Paper No. 49-2
Presentation Time: 9:00 AM-5:30 PM
MICROSTRUCTURE FORMED BY FAULT DEFORMATION AND ITS INFLUENCES ON OIL AND GAS FILLING IN THE LUNNAN UPLIFT, TARIM BASIN
Lunnan uplift is a narrow zone formed by two nearly parallel and opposite thrust faults which is formed during Hercynian。Due to the multi-stage tectonic superimposition, oil and gas formed by marine source rocks of Middle-Upper Ordovician migrated upward through thrust faults, and oil and gas reservoir were found from Ordovician to Cretaceous, thus forming the most complex petroliferous area in Tarim Basin。Base on observation of cores ,by using the data of thin section identification (fluorescence and casting thin section) and thermometry of fluid inclusions,51 samples collected from 13 wells in this area were use to study and quantitatively evaluated characteristics of deformation band formed in Triassic reservoir under multi-stage tectonic movement . (1)The interbeds formed by deformation band can be observed in the oil-bearing cores with a width between 1-3 cm,the quantity and distance of thrust faults are in the direct ratio;(2)Microscopically, quartz grains not strongly compacted are mainly point to line contacts. Cataclastic band with reduced grain size and directional microcrack can be observed;(3)Hydrocarbon fluid inclusions can be observed in quartz microcracks and X-shaped conjugated microfractures in fluorescent thin films. By the cutting relationship and mechanical characteristics of fluid inclusion planes, the homogenization temperature of aqueous inclusion formed in same period was determined to be 110-120 degrees Celsius. Therefore, we propose that the Triassic reservoirs in Lunnan uplift are structurally affected to form cataclastic bands, which are characterized by reduced permeability and porosity.
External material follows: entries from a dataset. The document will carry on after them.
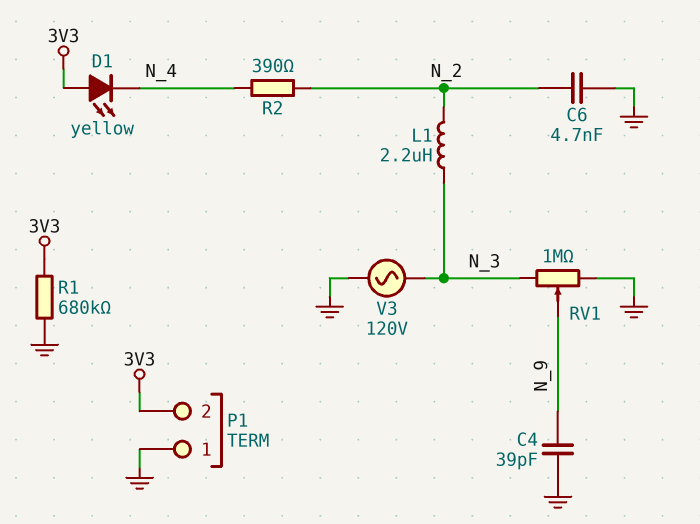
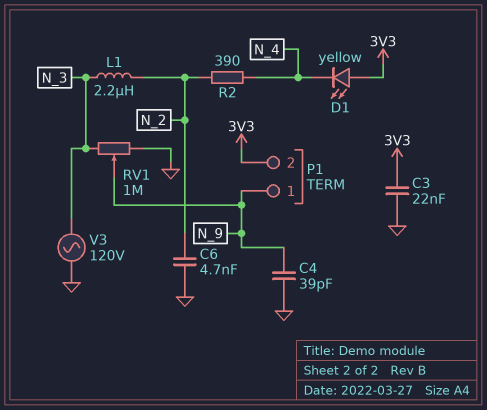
C3: none -> 22nF (3V3, GND)
P1 pin 1: GND -> N_9
R1: 680k (3V3, GND) -> none

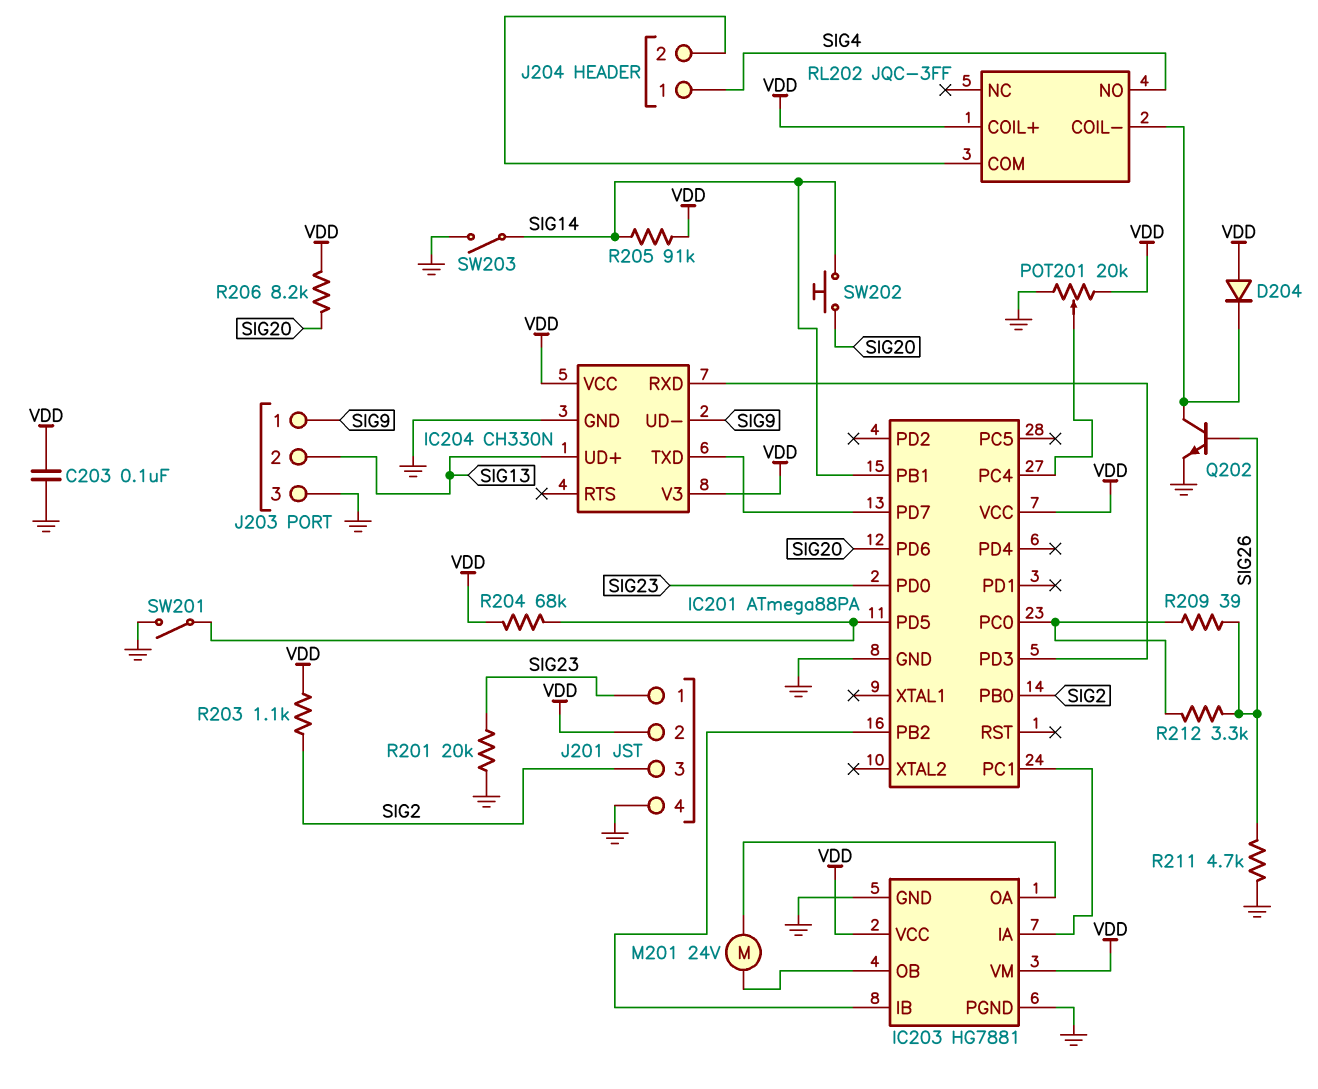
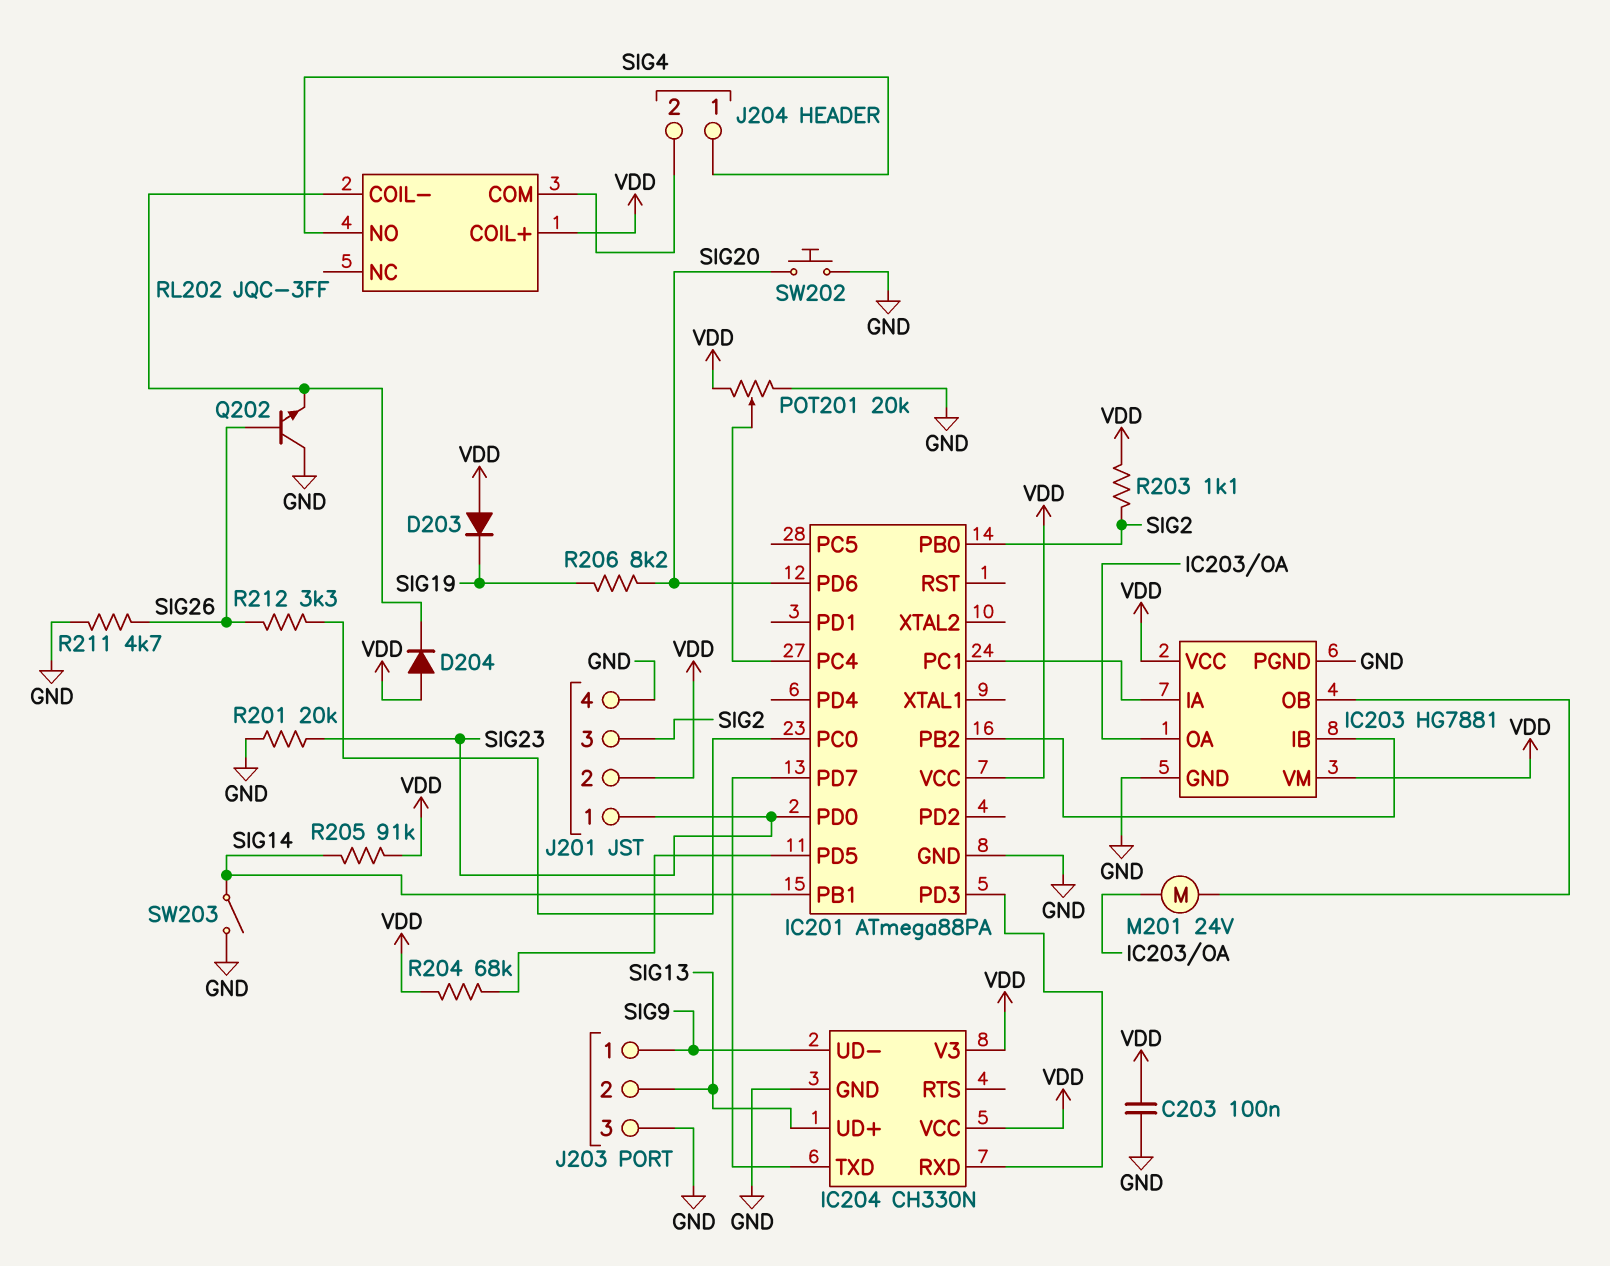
D203: none -> diode (A VDD, K SIG19)
Q202: NPN (B SIG26, C RL202/COIL-, E GND) -> NPN (B SIG26, C GND, E RL202/COIL-)
R206: 8.2k (SIG20, VDD) -> 8.2k (SIG19, SIG20)
R209: 39 (IC201/PC0, SIG26) -> none
SW201: switch (GND, IC201/PD5) -> none
SW202: button (SIG14, SIG20) -> button (GND, SIG20)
The density of cataclastic bands decreases with the increase of distance from the fault core. Microfractures contained hydrocarbon fluid inclusions are formed by compression-shear stress. By judging the mechanical characteristics, the same phase of aqueous inclusion can be distinguished. The homogenization temperature of associated aqueous inclusion is generally characterized by a single peak, mainly 110-120 degrees Celsius, which was formed in the Late Himalayan period (13.8-4.0 Ma).